2:00 p.m.: The most exciting part of my day. I see results of our latest A/B test for the new mobile-first version of Forbes.com that we’ve developed. We’re building a progressive web app that targets the Snapchat generation. We’ve seen promising results so far from the two beta lists we’ve launched. Engagement has doubled for our power users and tripled for our casual users.

2:30 p.m.: I join a video conference with Hamsa Daher from Small Giants, a ForbesConnect licensee. We’re white-labeling the technology underneath our Under 30 app to niche organizations that want to create engaged communities, like Small Giants and Ashoka.

3:00 p.m.: I take a coffee break with this summer’s interns. We had seven interns on our team this summer — and they learned Android development, React and Angular. Within a few weeks of their arrival, they had picked up the language and contributed to our core products. I love our interns!

4:30 p.m.: I meet with the editor of our upcoming Forbes 400 list to brainstorm new angles and new product implementations. We will be comparing the wealthiest Americans against their philanthropic and political contributions. One of the U.S. Presidential candidates is on the list (hint, hint).
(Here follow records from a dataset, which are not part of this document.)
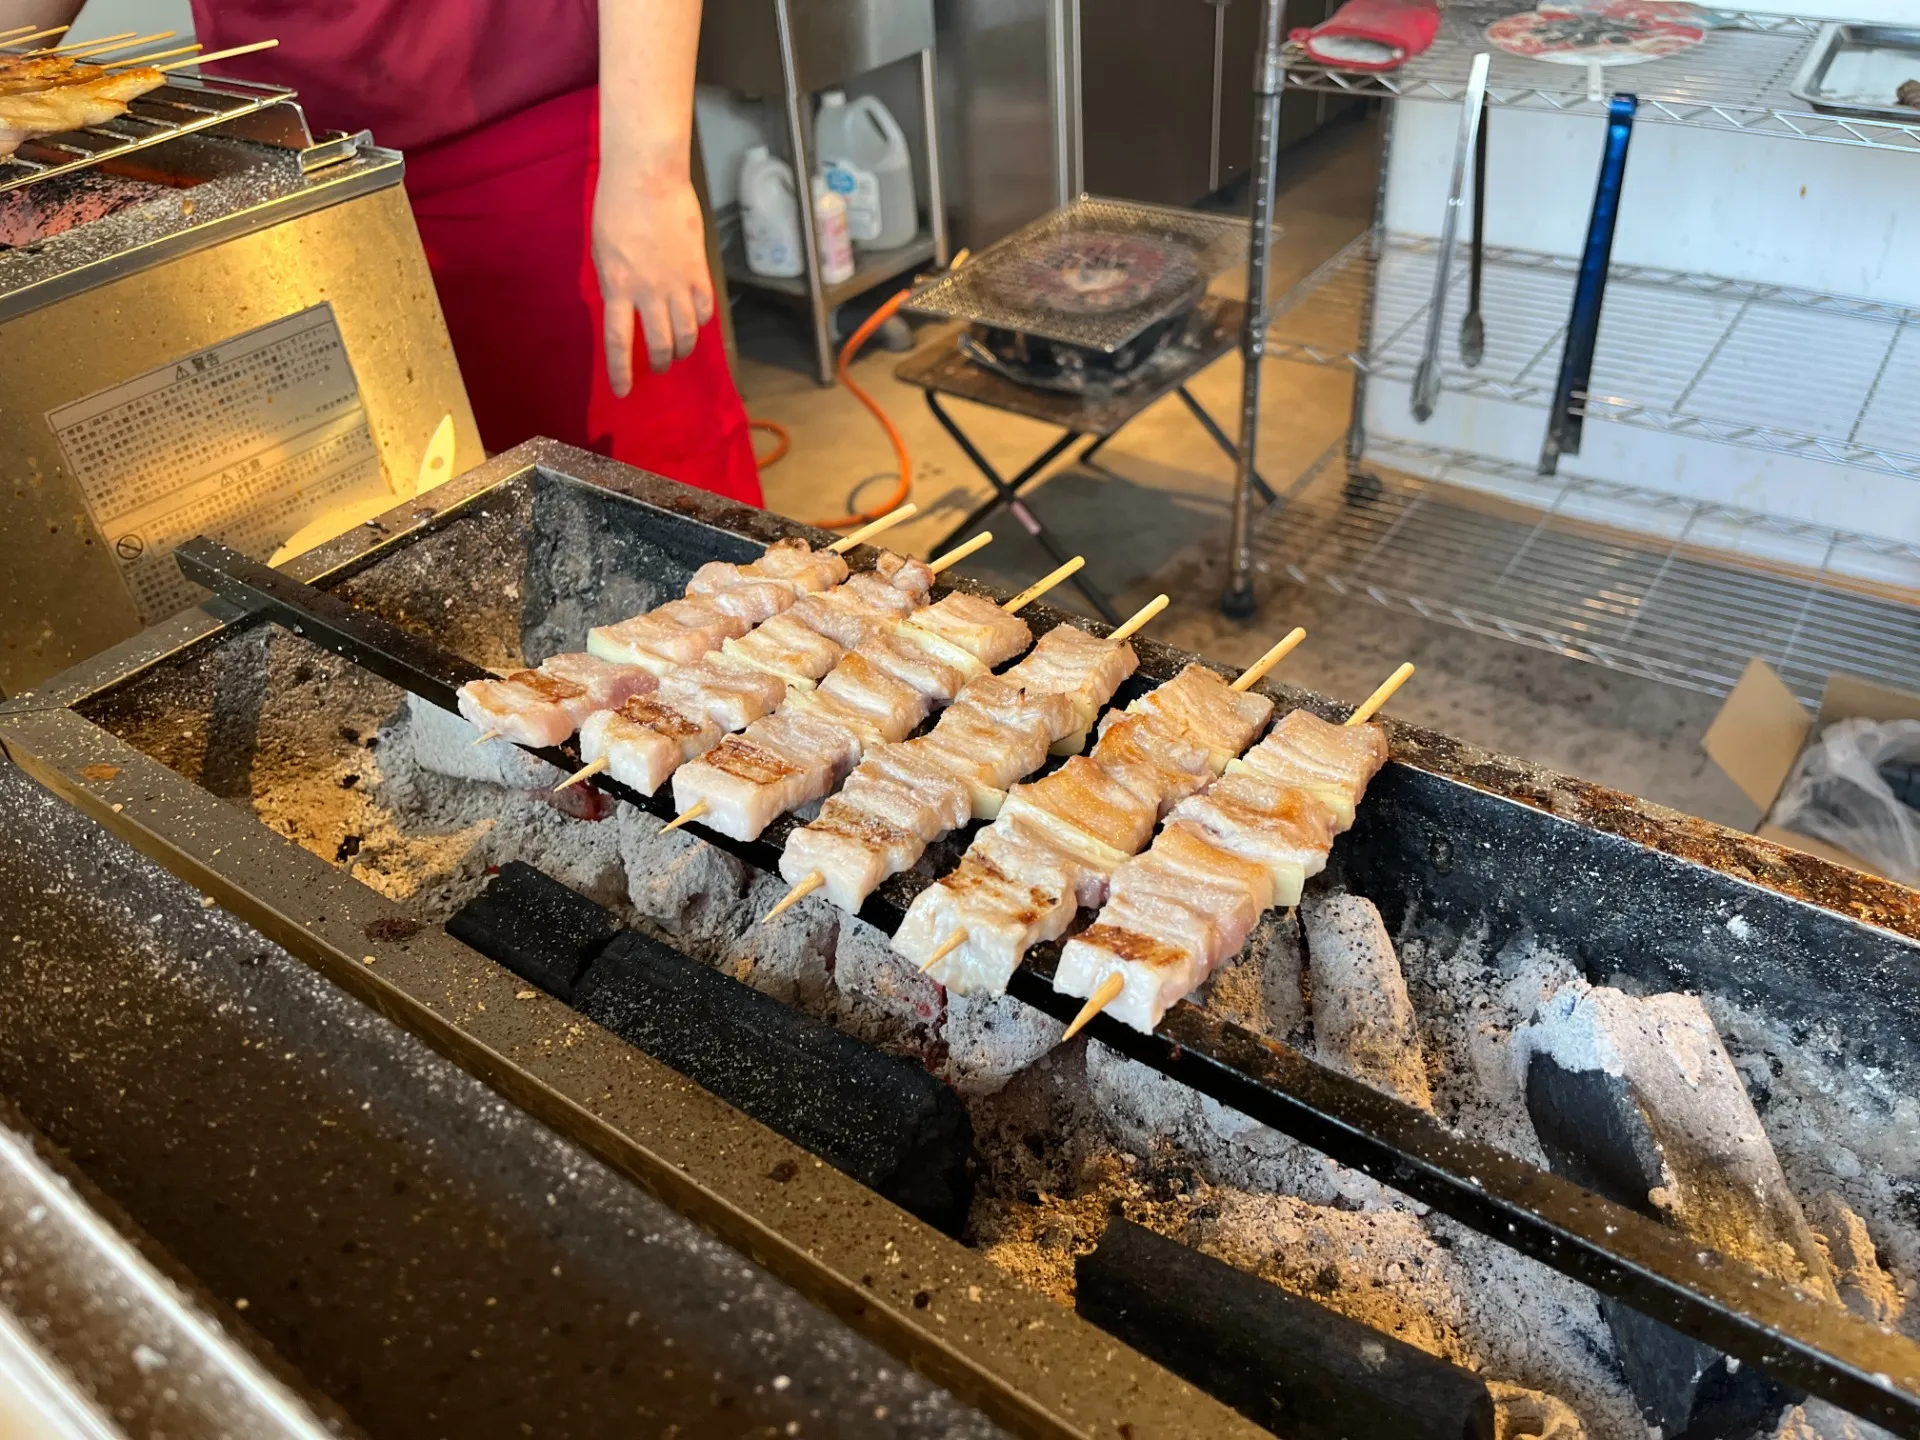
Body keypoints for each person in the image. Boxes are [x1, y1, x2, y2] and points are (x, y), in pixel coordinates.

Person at [3, 0, 764, 507]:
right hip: (302, 168)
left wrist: (650, 171)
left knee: (650, 510)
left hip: (535, 139)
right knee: (408, 521)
5:30 p.m.: I review mockups for our new “Most Innovative Companies” list, launching Aug. 24. I love the designs that highlight the people, products and history of these amazing companies.

6:00 p.m.: It’s about time to Level Up. Level Up is our new brand that lives off-site and presents aspirational content via newsletters, Facebook, Alexa and, soon, podcasts. Ehab Zahriyeh, the product owner, demoed the new Facebook bot he’s been working on.

7:00 p.m.: The office empties out, and I finally have some alone time to be with my data. I pull Google Analytics reports to test some hypotheses around video viewers on our site. The hypotheses can’t be verified with the data available, so I submit a request for a new tracker to be added to our site.

8:05 p.m.: I leave our offices in Jersey City and get on the PATH train to World Trade Center. I jump back on a Citi bike over the Brooklyn bridge and arrive home to meet my wife for dinner. A great and full day, though I missed Sina’s bed time. I’m ready to do it all over again tomorrow.